--- Records from a data source ---
________________________

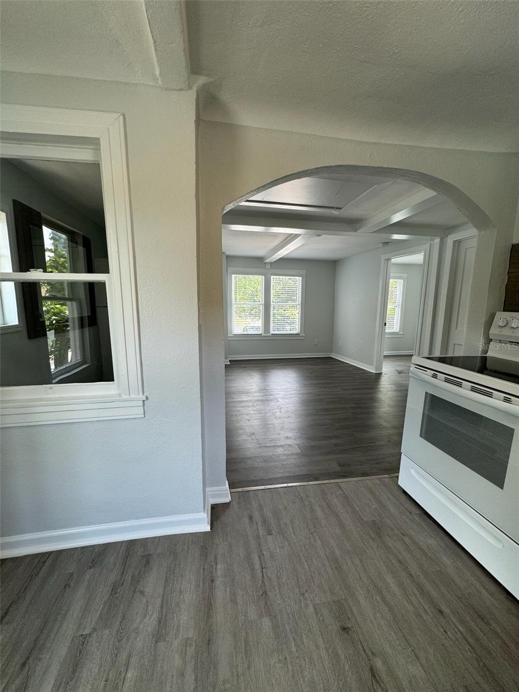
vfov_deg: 102.1
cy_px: 346
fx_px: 280
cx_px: 260
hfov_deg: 85.7
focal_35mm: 14
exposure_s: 1/120
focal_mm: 2.22
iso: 80
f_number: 2.2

________________________

--- Your assignment ---
Please copy out the entries above exactly as they appear, but skip their images.

--- Solution to the problem ---
vfov_deg: 102.1
cy_px: 346
fx_px: 280
cx_px: 260
hfov_deg: 85.7
focal_35mm: 14
exposure_s: 1/120
focal_mm: 2.22
iso: 80
f_number: 2.2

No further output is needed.